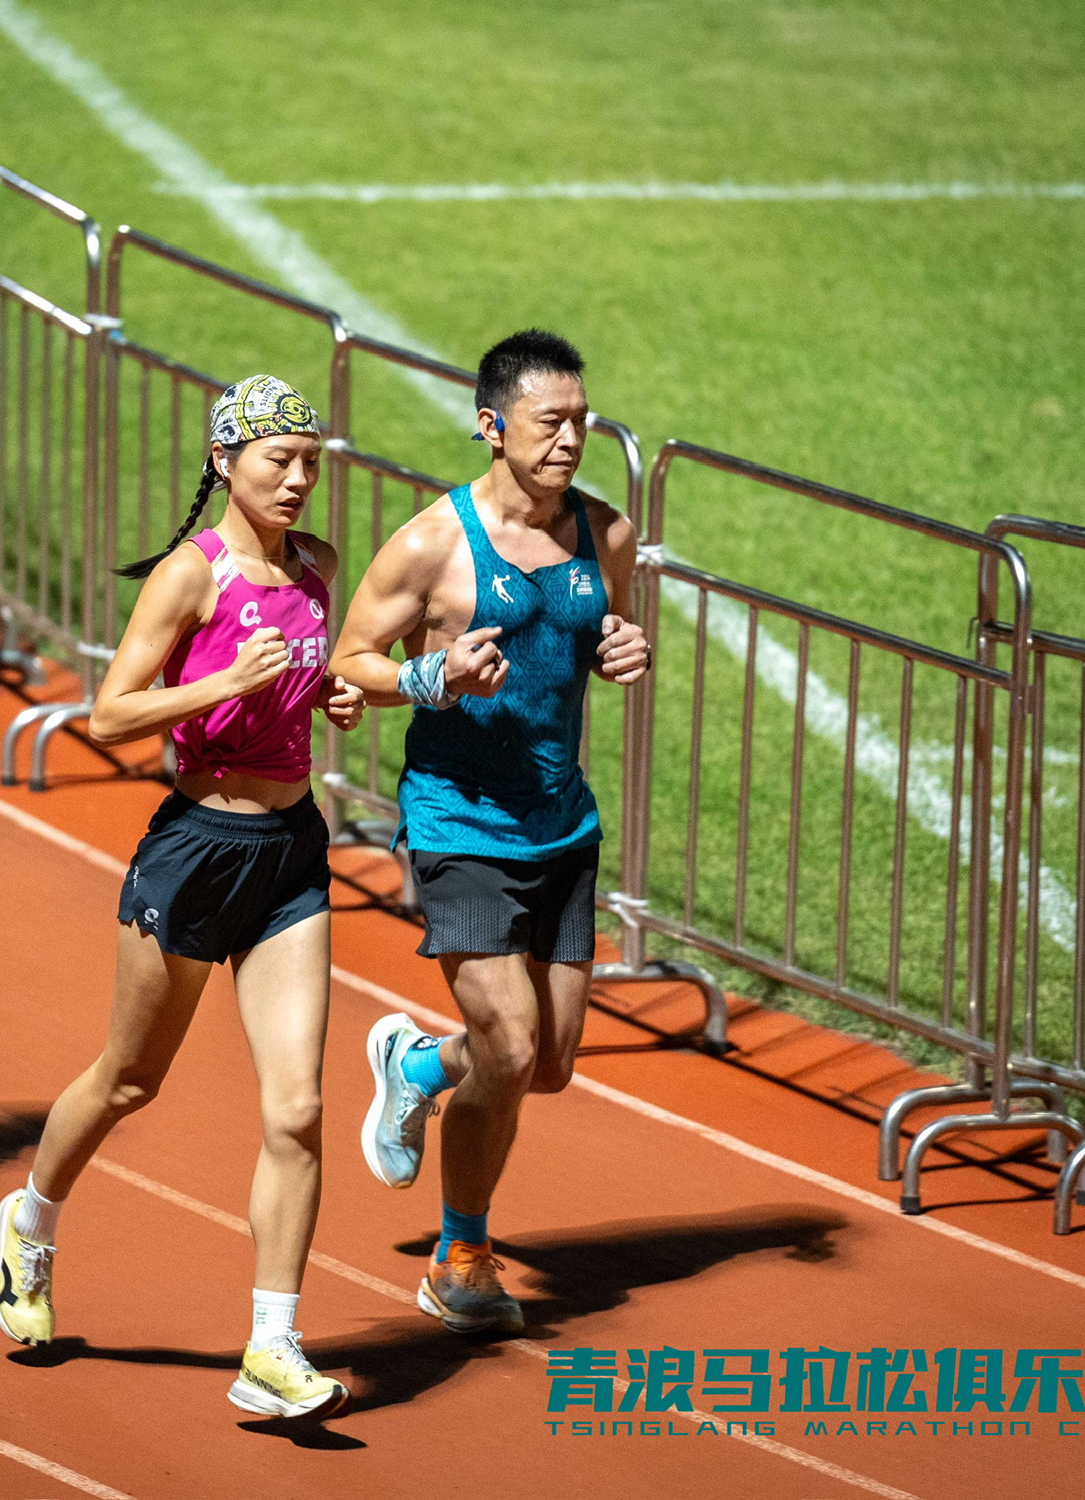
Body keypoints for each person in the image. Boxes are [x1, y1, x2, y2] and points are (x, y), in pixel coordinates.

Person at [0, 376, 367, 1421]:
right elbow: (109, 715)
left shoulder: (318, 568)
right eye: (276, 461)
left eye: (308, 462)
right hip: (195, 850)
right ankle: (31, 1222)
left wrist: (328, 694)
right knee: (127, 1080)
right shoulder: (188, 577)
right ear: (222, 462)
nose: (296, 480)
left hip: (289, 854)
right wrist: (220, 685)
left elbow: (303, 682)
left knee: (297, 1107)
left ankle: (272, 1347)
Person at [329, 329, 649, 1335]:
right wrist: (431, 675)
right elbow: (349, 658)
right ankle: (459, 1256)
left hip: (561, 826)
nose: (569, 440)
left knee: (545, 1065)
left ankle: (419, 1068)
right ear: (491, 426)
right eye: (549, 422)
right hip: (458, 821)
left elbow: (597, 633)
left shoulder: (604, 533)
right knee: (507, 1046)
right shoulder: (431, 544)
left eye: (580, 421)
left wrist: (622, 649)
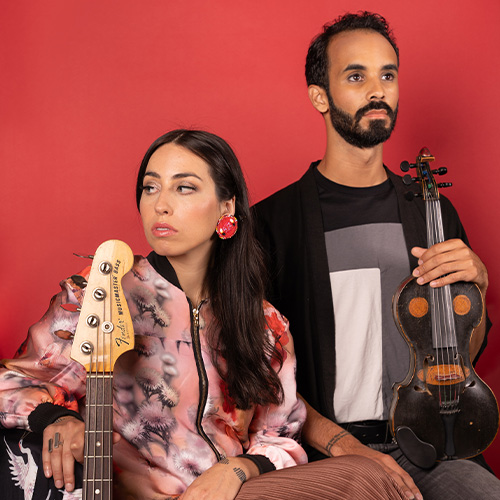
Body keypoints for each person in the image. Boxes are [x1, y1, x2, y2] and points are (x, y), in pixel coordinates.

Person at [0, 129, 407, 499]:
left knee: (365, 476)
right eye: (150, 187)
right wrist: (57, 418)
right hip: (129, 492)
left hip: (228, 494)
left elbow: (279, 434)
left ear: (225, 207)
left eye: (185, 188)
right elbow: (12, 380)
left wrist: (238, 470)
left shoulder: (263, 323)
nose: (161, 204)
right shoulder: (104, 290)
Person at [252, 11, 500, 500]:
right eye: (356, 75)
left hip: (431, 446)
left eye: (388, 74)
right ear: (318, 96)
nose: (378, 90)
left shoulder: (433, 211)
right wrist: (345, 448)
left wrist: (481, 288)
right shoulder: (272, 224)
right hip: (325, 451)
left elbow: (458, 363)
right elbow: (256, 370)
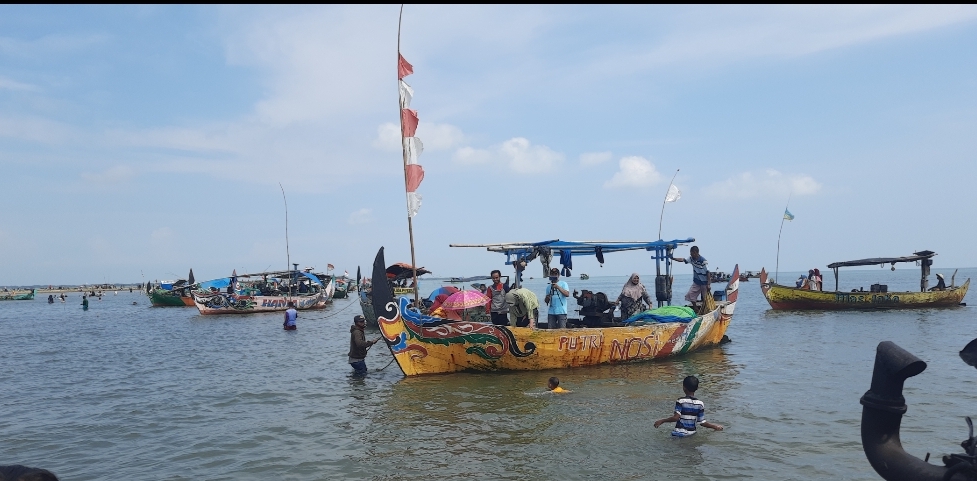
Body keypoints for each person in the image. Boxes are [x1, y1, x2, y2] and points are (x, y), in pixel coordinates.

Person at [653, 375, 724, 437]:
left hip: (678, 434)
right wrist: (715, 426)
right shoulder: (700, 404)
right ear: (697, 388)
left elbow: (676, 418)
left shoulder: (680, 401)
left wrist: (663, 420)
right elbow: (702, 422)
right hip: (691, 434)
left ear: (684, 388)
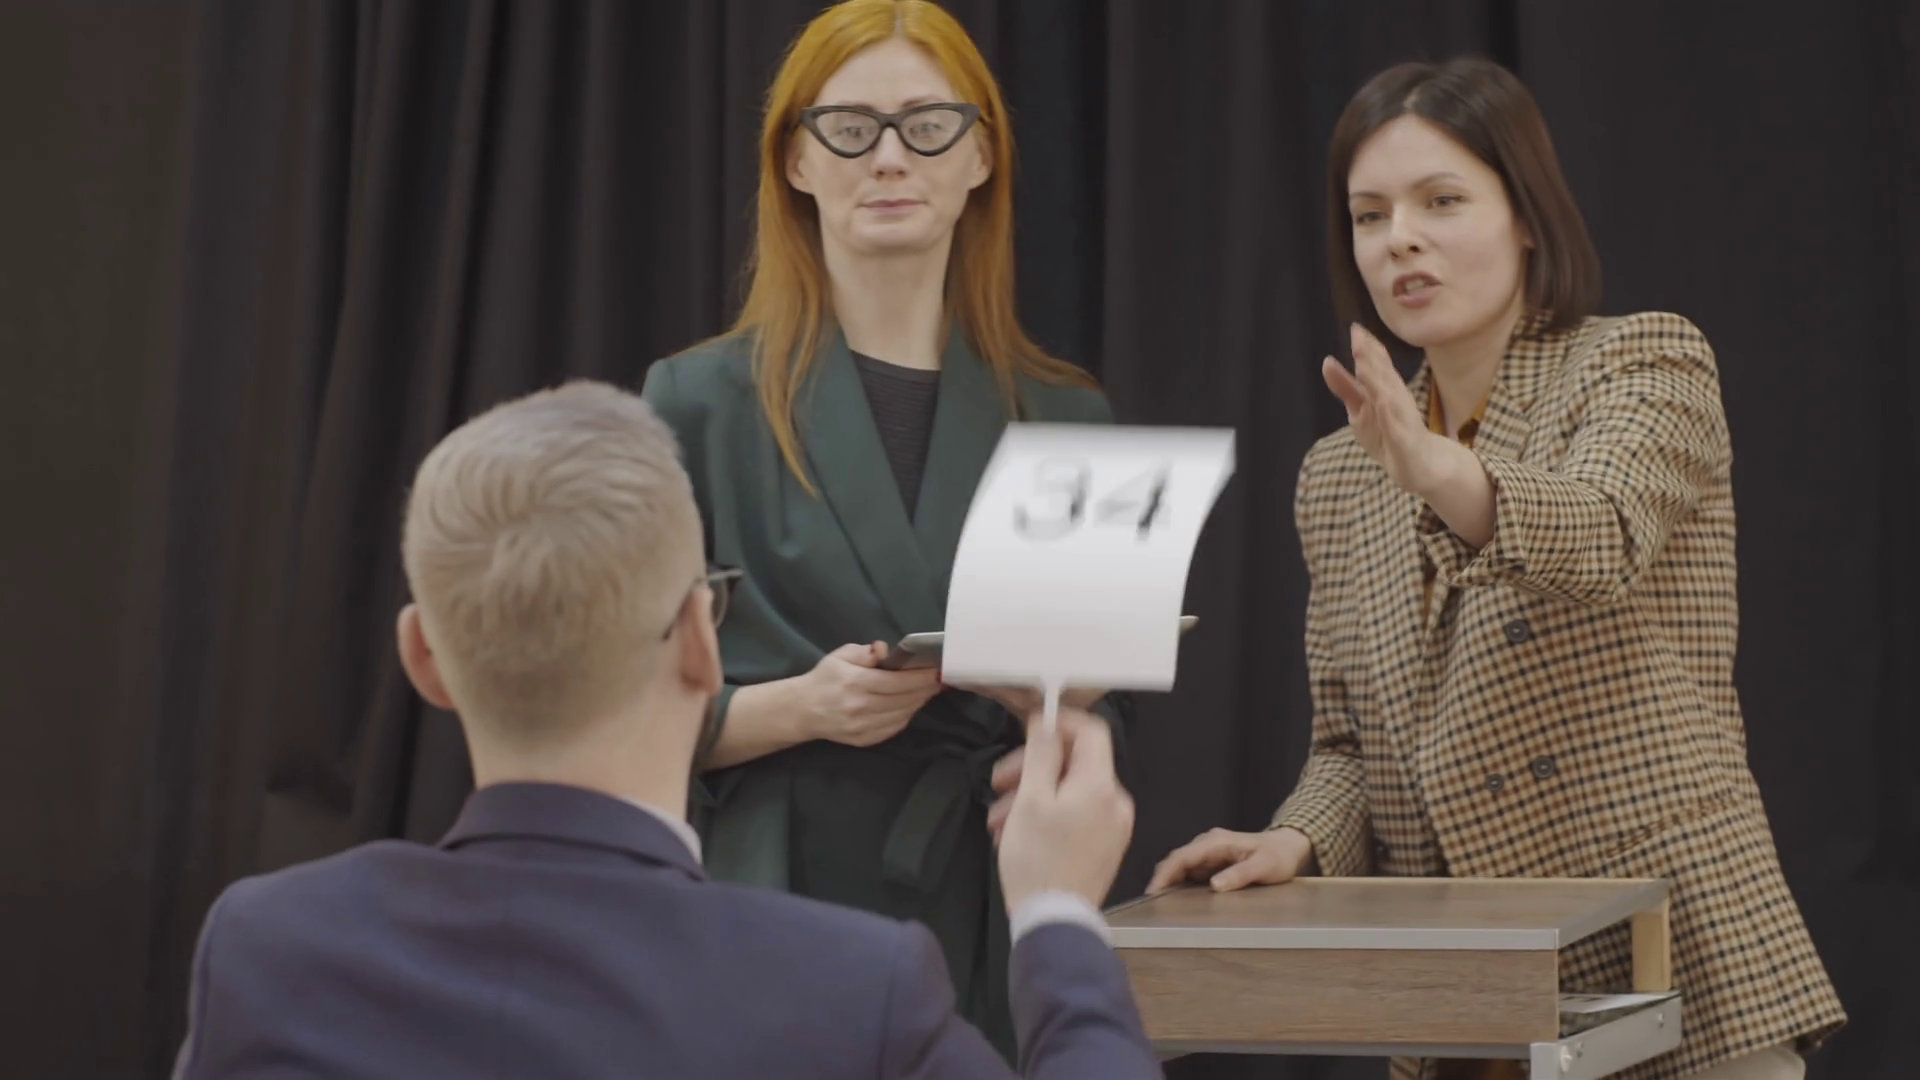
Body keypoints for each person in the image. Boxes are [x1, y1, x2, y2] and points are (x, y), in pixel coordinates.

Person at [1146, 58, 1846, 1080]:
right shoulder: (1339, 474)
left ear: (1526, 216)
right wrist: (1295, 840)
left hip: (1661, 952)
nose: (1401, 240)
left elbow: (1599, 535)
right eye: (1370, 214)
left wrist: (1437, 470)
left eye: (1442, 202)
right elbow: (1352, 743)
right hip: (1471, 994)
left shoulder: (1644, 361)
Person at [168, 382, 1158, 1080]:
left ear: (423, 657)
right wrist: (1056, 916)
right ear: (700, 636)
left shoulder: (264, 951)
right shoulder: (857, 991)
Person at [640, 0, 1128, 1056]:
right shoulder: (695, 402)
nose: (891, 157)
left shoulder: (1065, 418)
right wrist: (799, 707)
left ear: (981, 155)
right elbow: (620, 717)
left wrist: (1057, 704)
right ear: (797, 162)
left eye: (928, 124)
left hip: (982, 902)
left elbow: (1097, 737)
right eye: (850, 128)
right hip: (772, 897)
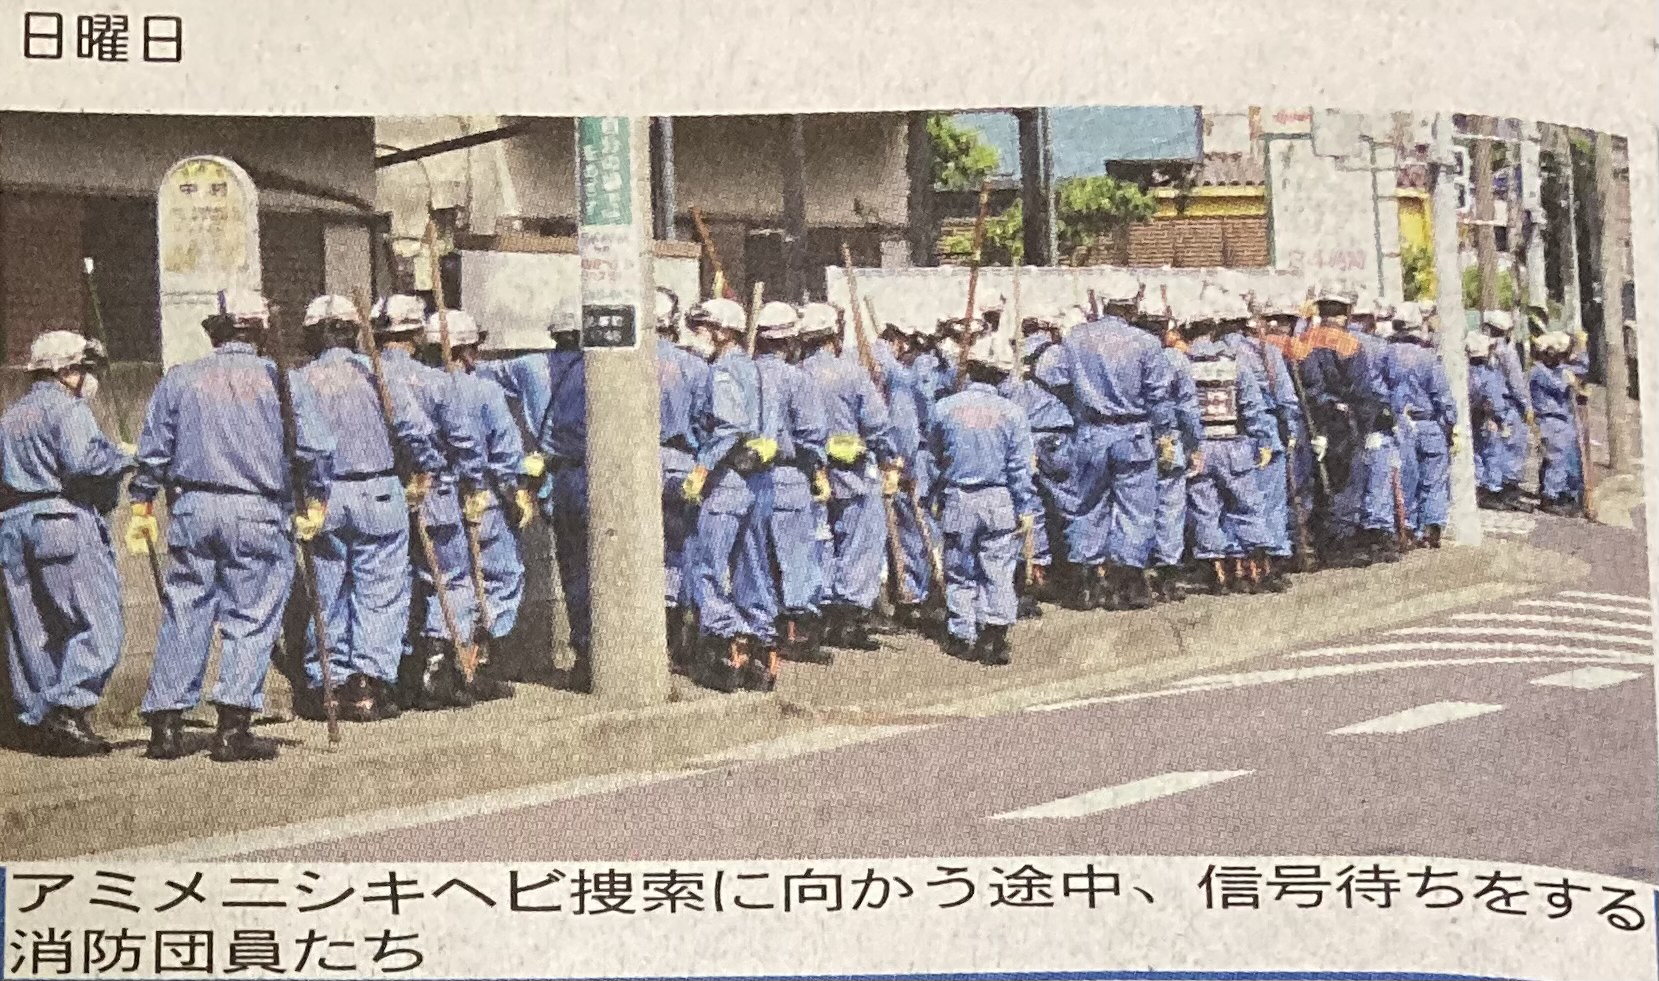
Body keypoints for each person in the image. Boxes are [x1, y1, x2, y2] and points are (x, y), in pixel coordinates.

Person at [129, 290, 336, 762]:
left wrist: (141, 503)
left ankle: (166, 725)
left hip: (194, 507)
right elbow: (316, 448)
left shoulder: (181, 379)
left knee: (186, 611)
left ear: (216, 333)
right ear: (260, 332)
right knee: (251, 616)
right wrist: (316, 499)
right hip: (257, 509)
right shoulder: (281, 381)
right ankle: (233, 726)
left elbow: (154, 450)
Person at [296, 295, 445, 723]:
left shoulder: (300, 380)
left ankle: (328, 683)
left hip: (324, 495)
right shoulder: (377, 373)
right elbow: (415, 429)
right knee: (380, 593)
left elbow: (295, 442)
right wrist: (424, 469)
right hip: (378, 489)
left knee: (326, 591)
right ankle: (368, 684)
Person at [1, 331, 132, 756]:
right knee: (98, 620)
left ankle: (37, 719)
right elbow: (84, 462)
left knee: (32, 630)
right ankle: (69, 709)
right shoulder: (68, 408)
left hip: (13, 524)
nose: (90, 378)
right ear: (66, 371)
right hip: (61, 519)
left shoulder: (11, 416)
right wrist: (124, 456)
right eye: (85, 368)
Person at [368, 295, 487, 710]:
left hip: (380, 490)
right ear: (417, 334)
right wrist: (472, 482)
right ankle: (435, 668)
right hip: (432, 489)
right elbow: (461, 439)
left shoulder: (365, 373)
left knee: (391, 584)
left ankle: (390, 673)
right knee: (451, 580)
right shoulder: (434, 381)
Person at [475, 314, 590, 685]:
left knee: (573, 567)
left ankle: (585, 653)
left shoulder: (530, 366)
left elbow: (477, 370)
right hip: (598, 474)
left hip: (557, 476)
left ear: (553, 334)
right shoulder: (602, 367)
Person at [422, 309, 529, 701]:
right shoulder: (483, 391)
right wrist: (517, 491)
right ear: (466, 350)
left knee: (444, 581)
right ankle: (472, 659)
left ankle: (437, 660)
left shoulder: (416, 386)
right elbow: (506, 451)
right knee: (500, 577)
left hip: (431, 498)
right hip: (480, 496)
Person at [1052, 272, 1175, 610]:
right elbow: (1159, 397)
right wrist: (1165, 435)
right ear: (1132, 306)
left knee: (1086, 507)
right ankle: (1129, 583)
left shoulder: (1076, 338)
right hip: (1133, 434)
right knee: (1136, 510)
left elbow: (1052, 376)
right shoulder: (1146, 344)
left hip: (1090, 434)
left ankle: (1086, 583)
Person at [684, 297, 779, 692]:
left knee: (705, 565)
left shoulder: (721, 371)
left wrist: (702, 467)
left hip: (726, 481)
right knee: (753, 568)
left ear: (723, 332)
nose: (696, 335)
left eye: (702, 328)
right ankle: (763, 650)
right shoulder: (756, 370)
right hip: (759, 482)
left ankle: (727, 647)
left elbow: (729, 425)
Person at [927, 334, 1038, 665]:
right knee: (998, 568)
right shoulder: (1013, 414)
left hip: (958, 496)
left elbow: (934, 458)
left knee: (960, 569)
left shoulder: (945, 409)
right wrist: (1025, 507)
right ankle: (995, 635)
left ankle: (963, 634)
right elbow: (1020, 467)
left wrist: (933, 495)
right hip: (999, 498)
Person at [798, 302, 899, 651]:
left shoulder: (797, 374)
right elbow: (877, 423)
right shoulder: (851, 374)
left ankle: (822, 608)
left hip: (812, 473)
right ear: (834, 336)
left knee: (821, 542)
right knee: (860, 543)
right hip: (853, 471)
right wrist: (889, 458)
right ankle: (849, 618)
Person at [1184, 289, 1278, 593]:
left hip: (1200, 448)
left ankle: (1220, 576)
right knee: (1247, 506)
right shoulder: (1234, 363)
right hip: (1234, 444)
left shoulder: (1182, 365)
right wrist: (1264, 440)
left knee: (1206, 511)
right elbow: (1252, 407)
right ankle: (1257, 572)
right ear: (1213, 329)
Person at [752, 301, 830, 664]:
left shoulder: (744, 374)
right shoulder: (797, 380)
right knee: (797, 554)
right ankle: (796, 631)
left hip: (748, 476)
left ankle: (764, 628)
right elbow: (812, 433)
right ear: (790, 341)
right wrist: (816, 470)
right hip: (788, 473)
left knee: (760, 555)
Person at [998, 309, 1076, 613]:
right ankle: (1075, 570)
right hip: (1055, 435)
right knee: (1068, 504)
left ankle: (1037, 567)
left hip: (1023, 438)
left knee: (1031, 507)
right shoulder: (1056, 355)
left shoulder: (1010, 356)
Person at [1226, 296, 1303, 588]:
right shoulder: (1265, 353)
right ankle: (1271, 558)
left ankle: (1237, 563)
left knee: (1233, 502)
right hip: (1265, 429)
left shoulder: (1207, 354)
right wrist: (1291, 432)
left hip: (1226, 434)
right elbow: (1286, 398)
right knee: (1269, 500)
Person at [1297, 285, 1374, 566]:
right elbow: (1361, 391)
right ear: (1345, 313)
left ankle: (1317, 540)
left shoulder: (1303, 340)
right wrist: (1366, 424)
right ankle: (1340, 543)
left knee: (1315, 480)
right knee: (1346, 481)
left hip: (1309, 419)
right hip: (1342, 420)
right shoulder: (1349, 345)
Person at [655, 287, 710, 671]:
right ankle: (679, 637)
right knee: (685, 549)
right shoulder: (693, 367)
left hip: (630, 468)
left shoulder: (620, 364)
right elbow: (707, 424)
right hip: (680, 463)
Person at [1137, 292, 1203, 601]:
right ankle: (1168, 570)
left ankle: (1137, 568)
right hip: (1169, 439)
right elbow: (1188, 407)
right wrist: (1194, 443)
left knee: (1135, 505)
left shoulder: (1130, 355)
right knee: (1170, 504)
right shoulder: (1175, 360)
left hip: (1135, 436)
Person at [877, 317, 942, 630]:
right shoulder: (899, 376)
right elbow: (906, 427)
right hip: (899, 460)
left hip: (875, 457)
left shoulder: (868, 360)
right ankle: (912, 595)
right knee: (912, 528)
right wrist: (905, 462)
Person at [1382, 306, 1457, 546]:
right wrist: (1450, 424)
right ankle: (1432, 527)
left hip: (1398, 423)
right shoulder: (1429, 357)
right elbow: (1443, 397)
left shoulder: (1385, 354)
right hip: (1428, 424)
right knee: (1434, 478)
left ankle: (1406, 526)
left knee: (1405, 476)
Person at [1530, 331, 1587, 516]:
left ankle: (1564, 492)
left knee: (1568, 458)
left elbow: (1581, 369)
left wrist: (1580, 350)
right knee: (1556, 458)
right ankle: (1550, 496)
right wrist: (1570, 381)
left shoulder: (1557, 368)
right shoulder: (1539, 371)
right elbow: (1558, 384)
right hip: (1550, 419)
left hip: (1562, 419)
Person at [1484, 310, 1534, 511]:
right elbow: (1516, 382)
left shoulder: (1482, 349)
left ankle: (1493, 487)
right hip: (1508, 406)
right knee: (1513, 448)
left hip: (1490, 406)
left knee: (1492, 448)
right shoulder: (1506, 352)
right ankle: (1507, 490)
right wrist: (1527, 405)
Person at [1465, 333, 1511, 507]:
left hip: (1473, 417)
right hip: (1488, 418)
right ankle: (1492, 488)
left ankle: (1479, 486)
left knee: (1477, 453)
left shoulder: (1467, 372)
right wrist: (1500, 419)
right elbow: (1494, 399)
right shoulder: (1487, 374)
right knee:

Work item:
Copy, exactly and only, the lines above that begin with the one containing "right elbow: (1020, 467)" and finish with the one containing "left knee: (821, 542)".

Reply:
right elbow: (1020, 467)
left wrist: (933, 495)
right hip: (999, 498)
Person at [798, 302, 899, 651]:
left shoulder: (797, 374)
right elbow: (877, 423)
right shoulder: (851, 374)
left ankle: (822, 608)
left hip: (812, 473)
right ear: (834, 336)
left knee: (821, 542)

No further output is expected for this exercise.